Les « mesures et observations recueillies servent tout à la fois à mieux comprendre les phénomènes volcaniques, et à prévoir le retour des éruptions » (Kohler (1985 : 74)). En effet, s’il y a une chose à noter concernant l’évolution de la volcanologie, c’est que les enjeux en cours ne sont plus les mêmes qu’auparavant comme l’expliquent Bourseiller & Durieux (2001 : 208) :

‘Jusqu’à ces dernières années, les volcanologues se rendaient sur les volcans, surtout sur les grands volcans explosifs, les plus dangereux, après, voire, au mieux, pendant les éruptions. La science était purement spéculative. On essayait de reconstituer les grands phénomènes du passé, d’en expliquer le fonctionnement et l’origine, d’en tirer des lois. L’étude du dynamisme éruptif s’interrogeait sur le pourquoi et le comment de ces manifestations. Les conséquences d’un jugement erroné n’étaient pas graves. Au pire, elles ne remettaient en cause que quelques palmes académiques.
Aujourd’hui, la donne est différente. Les chercheurs sont sur le terrain avant les éruptions. Ces progrès placent les volcanologues devant des responsabilités nouvelles à l’aube du XXIe siècle. La science leur demande de localiser et de prévoir les éruptions à venir. ’

Ce qui est important est donc d’analyser les dernières grandes crises volcanologiques pour en comprendre les mécanismes et en tirer des leçons 101 , afin d’obtenir des prévisions réussies (Bourseiller & Durieux (2001 : 167-168)). L’étude des « risques naturels » se taille à présent la part du lion dans la volcanologie, comme l’explique Bardintzeff :

‘Réduire voire annuler le nombre des victimes constitue aujourd'hui le challenge majeur de la volcanologie. 102

Mais attention, la volcanologie d’aujourd’hui ne cherche pas à brûler ce qu’elle a adoré, et l’analyse des phénomènes volcaniques passés possède toujours de la valeur, comme l’expliquent Bourseiller & Durieux :

‘Comme pour de nombreuses sciences, la compréhension du volcanisme nécessite de la patience. Cependant, à l’opposé d’autres sciences de la nature, la volcanologie d’aujourd’hui se penche encore sur son passé, parfois même très lointain. Si un biologiste fait, au mieux, référence aux découvertes datant d’une dizaine d’années, le volcanologue cherche encore aujourd’hui des informations dans les récits de Pline qui ont près de 2 000 ans. (Bourseiller & Durieux (2001 : 208))

Signalons un dernier fait : la volcanologie moderne a élargi son champ d’étude aux volcans sous-marins, et aux volcans du système solaire (notamment sur la planète Mars).

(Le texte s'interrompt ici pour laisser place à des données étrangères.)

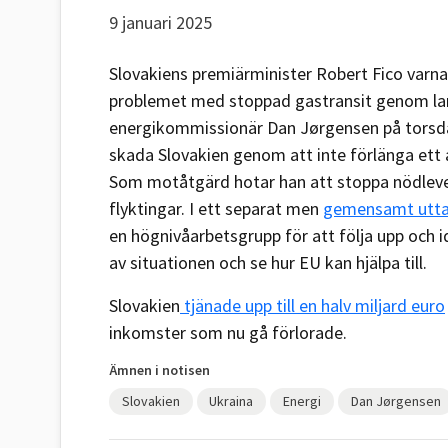
9 januari 2025
Slovakiens premiärminister Robert Fico varn
problemet med stoppad gastransit genom lan
energikommissionär Dan Jørgensen på tors
skada Slovakien genom att inte förlänga et
Som motåtgärd hotar han att stoppa nödlevera
flyktingar. I ett separat men
gemensamt utta
en högnivåarbetsgrupp för att följa upp och 
av situationen och se hur EU kan hjälpa till.
Slovakien
tjänade
upp till en halv miljard euro
inkomster som nu gå förlorade.
Ämnen i notisen
Slovakien
Ukraina
Energi
Dan Jørgensen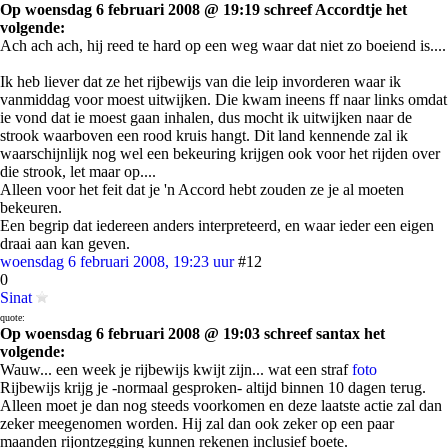
Op woensdag 6 februari 2008 @ 19:19 schreef Accordtje het
volgende:
Ach ach ach, hij reed te hard op een weg waar dat niet zo boeiend is....
Ik heb liever dat ze het rijbewijs van die leip invorderen waar ik
vanmiddag voor moest uitwijken. Die kwam ineens ff naar links omdat
ie vond dat ie moest gaan inhalen, dus mocht ik uitwijken naar de
strook waarboven een rood kruis hangt. Dit land kennende zal ik
waarschijnlijk nog wel een bekeuring krijgen ook voor het rijden over
die strook, let maar op....
Alleen voor het feit dat je 'n Accord hebt zouden ze je al moeten
bekeuren.
Een begrip dat iedereen anders interpreteerd, en waar ieder een eigen
draai aan kan geven.
woensdag 6 februari 2008, 19:23 uur
#12
0
Sinat
quote:
Op woensdag 6 februari 2008 @ 19:03 schreef santax het
volgende:
Wauw... een week je rijbewijs kwijt zijn... wat een straf
foto
Rijbewijs krijg je -normaal gesproken- altijd binnen 10 dagen terug.
Alleen moet je dan nog steeds voorkomen en deze laatste actie zal dan
zeker meegenomen worden. Hij zal dan ook zeker op een paar
maanden rijontzegging kunnen rekenen inclusief boete.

C’est tout un aspect de ce domaine qui reste à développer 103 .

Notes
100.

Ce qui n’était pas le cas le 22 mars 1988, lorsque le quotidien Le Figaro titrait : « une première au laboratoire de géochimie de l’Université Paris VI. L’enfer des volcans en modèle réduit ». On peut lire dans cet article la phrase suivante : « Au laboratoire de géochimie de l’université Paris-VI (…), les chercheurs Claude Jaupart et Sylvie Vergniole viennent ainsi de parvenir, pour la première fois, à reproduire en laboratoire l’effet de la formation de gaz à l’intérieur d’une chambre magmatique. Un modèle sans équivalent qui devrait permettre désormais de connaître l’état du magma à des profondeurs de plusieurs kilomètres. »

101.

C’est ce que font Bourseiller & Durieux (2001 : 208 sq.) en analysant les trois grandes éruptions de la fin du XXe siècle : celle du Mont Saint-Helens aux Etats-Unis en 1980, celle du Nevado Del Ruiz en Colombie en 1985, et celle du Pinatubo aux Philippines en 1991.

102.

Extrait de notre corpus comparable.

103.

Le lecteur interessé trouvera dans l’annexe A un résumé des principales découvertes en volcanologie, ainsi que les dates des principales éruptions, tirés de Sigurddsson (2000).